Though they’d never met until a few years ago, Meherwan Irani and Vishwesh “Vish” Bhatt have a lot in common. Both are Indian-born chefs and adoptive Southerners, and they struck up a friendship immediately. 

Irani owns Chai Pani, a fun, funky Indian street food restaurant that won many accolades in Asheville before expanding to the Atlanta area. Bhatt was a Southern-trained two-time James Beard-winning chef and cookbook author who’d been at the center of the food scene in Oxford, Mississippi for decades. 

“We’d both been in small Southern towns where there aren’t many people like us,” Bhatt says. “We’ve been friends ever since.” 

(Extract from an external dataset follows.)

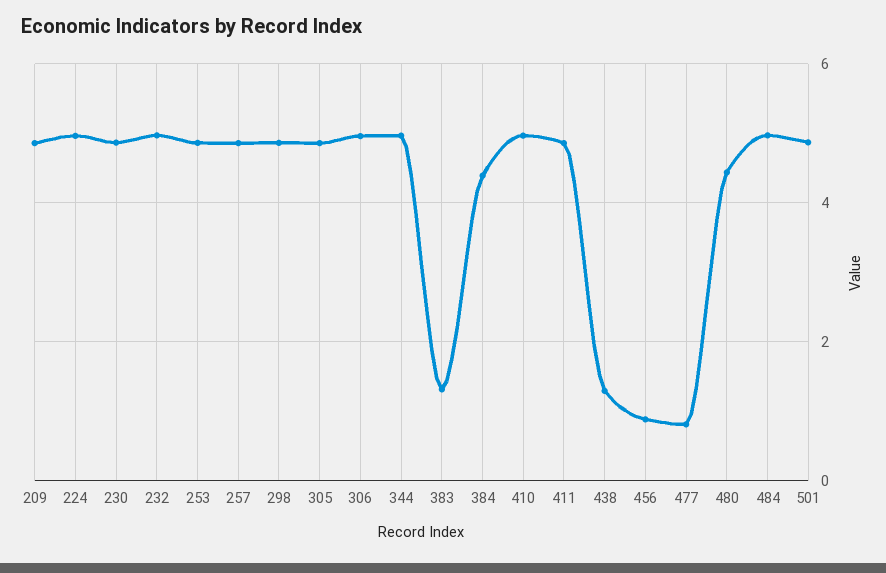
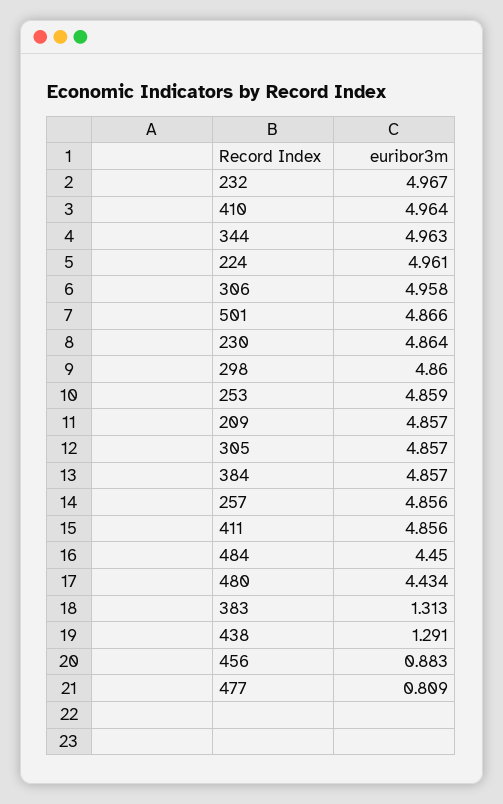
384: 4.4 -> 4.857
484: 5 -> 4.45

Meherwan Irani and Chai Pani executive chef Vishwesh “Vish” Bhatt are close friends. Photograph by Molly Milroy.

Irani had long had plans to expand Chai Pani northwards. In August, he’ll open its first location outside the South—and its new flagship—in the Union Market District, with Bhatt as executive chef.

Chai Pani, like its Southern counterparts, will serve traditional, non-Westernized Indian street food like sev potato dahi puri, vada pav, and bhel puri, and original Southern-inflected inventions like crispy okra fries, kale pakoras, and the “sloppy jai” sandwich, made with spiced lamb. With Bhatt leading its kitchen, the new Chai Pani will also focus a bit more on snacks from his native Gujarat, and on Mid-Atlantic ingredients. 

“I’m really looking forward to the four seasons,” Bhatt says. “When you’re this far south, you miss that a little bit. And then using seafood out of the Chesapeake and figuring out how to best incorporate it into this street food model that we have.”

Kale pakoras, okra fries, and more at Chai Pani. Photo by Molly Milroy.

Irani says the bustle of the Union Market District made him feel immediately at home. After Chai Pani’s 4,000-square-foot DC space opens, he plans to expand his footprint here with a location of Botiwallahis fast-casual grill with locations in Asheville, Charlotte, and Atlanta—at the Upton Place development in Tenleytown. 

In the meantime, Chai Pani will preview its offerings at the New Kitchens on the Block event at Mess Hall on April 26. 

Irani and his wife Molly started Chai Pani in 2009 in Asheville. Four years later, they expanded to Decatur, an Atlanta suburb, and in 2022, Chai Pani was named the country’s most Outstanding Restaurant by the James Beard Foundation. The new DC outpost is the Iranis’ first collaboration with Bhatt, who has worked at the City Grocery Restaurant Group in Mississippi since 1997, opening the southern brasserie Snackbar in 2009. His debut cookbook, I Am From Here: Stories and Recipes from a Southern Chef, came out in 2022. 

Sev potato dahi puri at Chai Pani. Photograph by Abhish Desai.

Though Chai Pani has deep Southern influences, Bhatt and Irani feel that their concept can work anywhere. 

“If you think of being Southern as a mindset, it’s about localism with your foodways, it’s about hospitality, it’s about community,” Irani says. “Those are the parts of the South that I fell in love with, and I don’t see a reason for that to be any different regardless of where we are.”

He and Bhatt will continue focusing on Indian street food because, to them, it’s inherently the most fast-evolving and locally focused of cuisines.

“This food deserves to be celebrated in its own right without deconstructing, modernizing, tweezer-izing, foam-izing, elevating,” Irani says. “Just make it perfect, as good as it’s ever been made, and that should be enough, because the food deserves it.”